По цепям взбирались солдаты, поднимались из моря, срывали щиты. биремы донесся вой, страшный, звериный. При этом звуке даже солдаты замерли, булава Джиджи застыла в воздухе.

На палубу корабля Иштар прыгнул черный жрец!

Бледные глаза полны адским пламенем, рот – квадратное отверстие, из которого кричит черная ненависть, он прорвался сквозь мечников, увернулся от булавы Джиджи и бросился на Кентона.

Но Кентон был готов.

Сверкнуло синее лезвие и встретило удар меча черного жреца. Но меч Кланета оказался быстрее; отдернув его, жрец нанес удар в старую рану на боку.
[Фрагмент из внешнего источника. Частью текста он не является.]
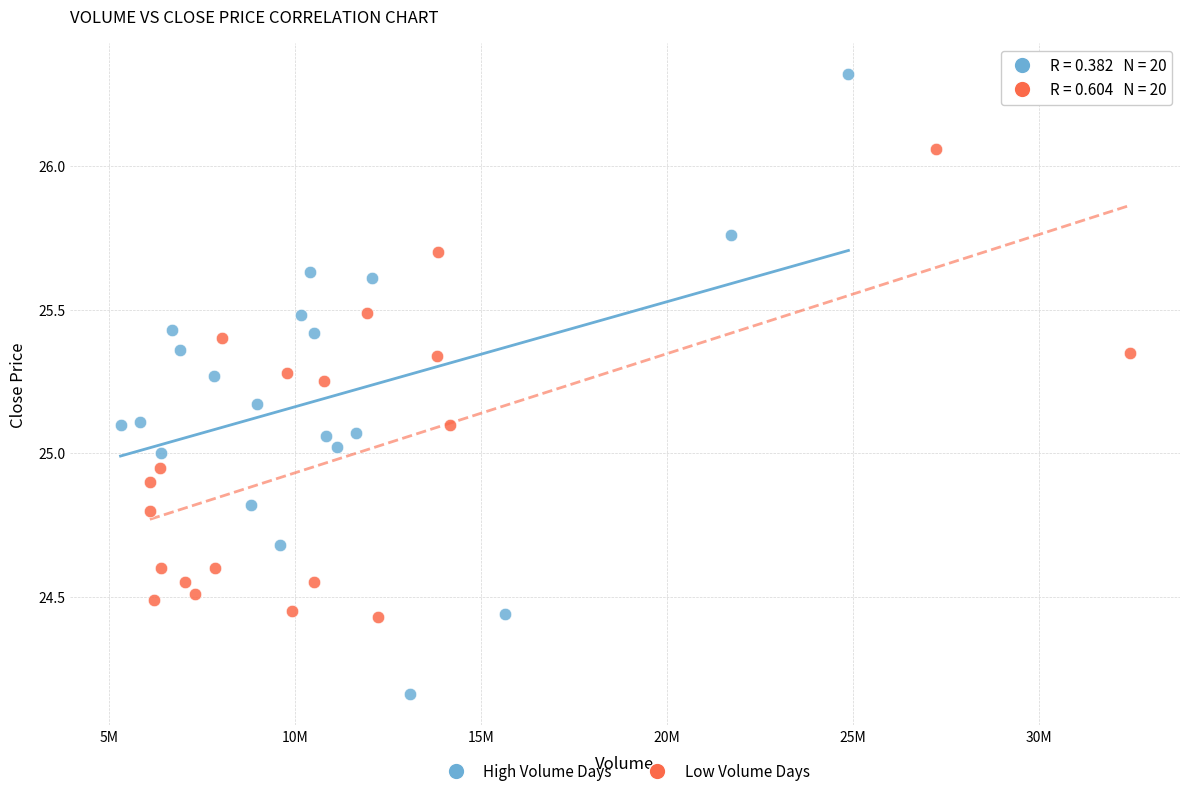

Which series contains the highest Y value?

High Volume Days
Кентон пошатнулся, оружие едва не выпало из его рук.

С торжествующим криком Кланет нанес смертельный удар.

Но прежде чем он смог опуститься, между Кентоном и Кланетом оказалась Шарейн, она отразила удар жреца своим мечом.

Взметнулась левая рука черного жреца с зажатым в ней кинжалом. Он глубоко погрузил кинжал в грудь Шарейн.

Весь мир красным пламенем вспыхнул перед глазами Кентона, и это пламя не оставило ничего, кроме лица Кланета. Прежде чем жрец смог шевельнуться, быстрее молнии, ударил Кентон.

Его меч разрубил лицо Кланета, оставив на месте щеки и челюсти красное пятно и прорубил наполовину плечо.

Меч черного жреца звякнул о палубу.

Меч Кентона взлетел вновь – и ударил по шее.

Голова Кланета соскочила с плеч, покатилась к борту и упала в море. Еще мгновение громоздкое тело стояло, из шеи потоком била кровь. Затем тело повалилось.

Но Кентон больше не обращал внимания ни на него, ни на людей с биремы. Он склонился к Шарейн, поднял ее.

– Любимая! – звал он и целовал бледные губы, закрытые глаза. – Вернись ко мне!

Глаза ее открылись, стройные руки попытались приласкать его.

– Любимый! – прошептала Шарейн. – Я… не могу… я буду… ждать… – Голова ее упала на грудь.

Кентон, держа в руках мертвую возлюбленную, осмотрелся. Вокруг него стояли те, что уцелели из экипажа биремы, они молчали, не двигались.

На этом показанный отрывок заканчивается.